In the entries below, swap every "See also" for "Related" and give the lines back with nothing else changed. Leave the pictures out.

═══

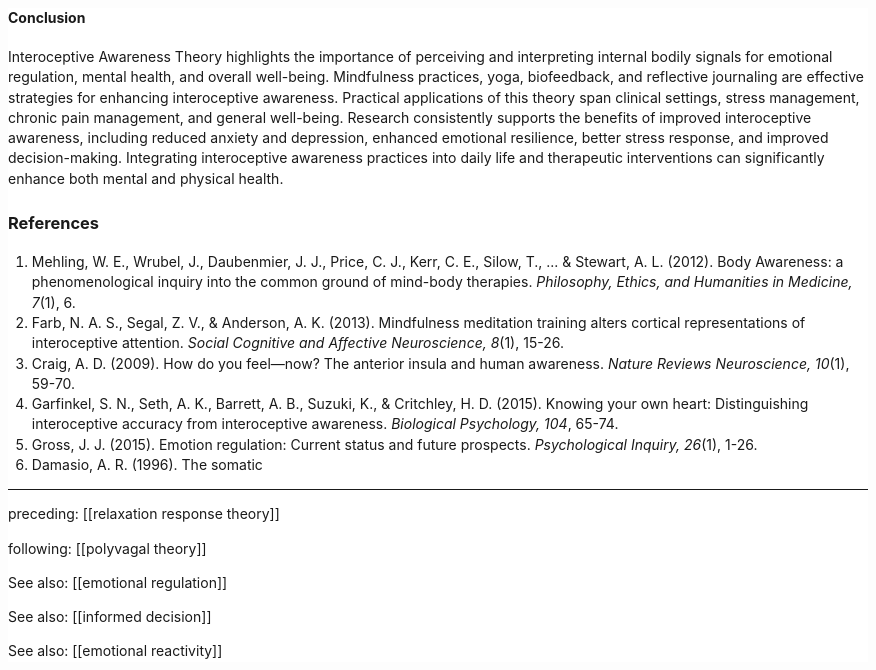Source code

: #### Conclusion

Interoceptive Awareness Theory highlights the importance of perceiving and interpreting internal bodily signals for emotional regulation, mental health, and overall well-being. Mindfulness practices, yoga, biofeedback, and reflective journaling are effective strategies for enhancing interoceptive awareness. Practical applications of this theory span clinical settings, stress management, chronic pain management, and general well-being. Research consistently supports the benefits of improved interoceptive awareness, including reduced anxiety and depression, enhanced emotional resilience, better stress response, and improved decision-making. Integrating interoceptive awareness practices into daily life and therapeutic interventions can significantly enhance both mental and physical health.

### References
1. Mehling, W. E., Wrubel, J., Daubenmier, J. J., Price, C. J., Kerr, C. E., Silow, T., ... & Stewart, A. L. (2012). Body Awareness: a phenomenological inquiry into the common ground of mind-body therapies. *Philosophy, Ethics, and Humanities in Medicine, 7*(1), 6.
2. Farb, N. A. S., Segal, Z. V., & Anderson, A. K. (2013). Mindfulness meditation training alters cortical representations of interoceptive attention. *Social Cognitive and Affective Neuroscience, 8*(1), 15-26.
3. Craig, A. D. (2009). How do you feel—now? The anterior insula and human awareness. *Nature Reviews Neuroscience, 10*(1), 59-70.
4. Garfinkel, S. N., Seth, A. K., Barrett, A. B., Suzuki, K., & Critchley, H. D. (2015). Knowing your own heart: Distinguishing interoceptive accuracy from interoceptive awareness. *Biological Psychology, 104*, 65-74.
5. Gross, J. J. (2015). Emotion regulation: Current status and future prospects. *Psychological Inquiry, 26*(1), 1-26.
6. Damasio, A. R. (1996). The somatic


---

preceding: [[relaxation response theory]]  


following: [[polyvagal theory]]

See also: [[emotional regulation]]


See also: [[informed decision]]


See also: [[emotional reactivity]]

═══

The answer:
Source code

: #### Conclusion

Interoceptive Awareness Theory highlights the importance of perceiving and interpreting internal bodily signals for emotional regulation, mental health, and overall well-being. Mindfulness practices, yoga, biofeedback, and reflective journaling are effective strategies for enhancing interoceptive awareness. Practical applications of this theory span clinical settings, stress management, chronic pain management, and general well-being. Research consistently supports the benefits of improved interoceptive awareness, including reduced anxiety and depression, enhanced emotional resilience, better stress response, and improved decision-making. Integrating interoceptive awareness practices into daily life and therapeutic interventions can significantly enhance both mental and physical health.

### References
1. Mehling, W. E., Wrubel, J., Daubenmier, J. J., Price, C. J., Kerr, C. E., Silow, T., ... & Stewart, A. L. (2012). Body Awareness: a phenomenological inquiry into the common ground of mind-body therapies. *Philosophy, Ethics, and Humanities in Medicine, 7*(1), 6.
2. Farb, N. A. S., Segal, Z. V., & Anderson, A. K. (2013). Mindfulness meditation training alters cortical representations of interoceptive attention. *Social Cognitive and Affective Neuroscience, 8*(1), 15-26.
3. Craig, A. D. (2009). How do you feel—now? The anterior insula and human awareness. *Nature Reviews Neuroscience, 10*(1), 59-70.
4. Garfinkel, S. N., Seth, A. K., Barrett, A. B., Suzuki, K., & Critchley, H. D. (2015). Knowing your own heart: Distinguishing interoceptive accuracy from interoceptive awareness. *Biological Psychology, 104*, 65-74.
5. Gross, J. J. (2015). Emotion regulation: Current status and future prospects. *Psychological Inquiry, 26*(1), 1-26.
6. Damasio, A. R. (1996). The somatic


---

preceding: [[relaxation response theory]]  


following: [[polyvagal theory]]

Related: [[emotional regulation]]


Related: [[informed decision]]


Related: [[emotional reactivity]]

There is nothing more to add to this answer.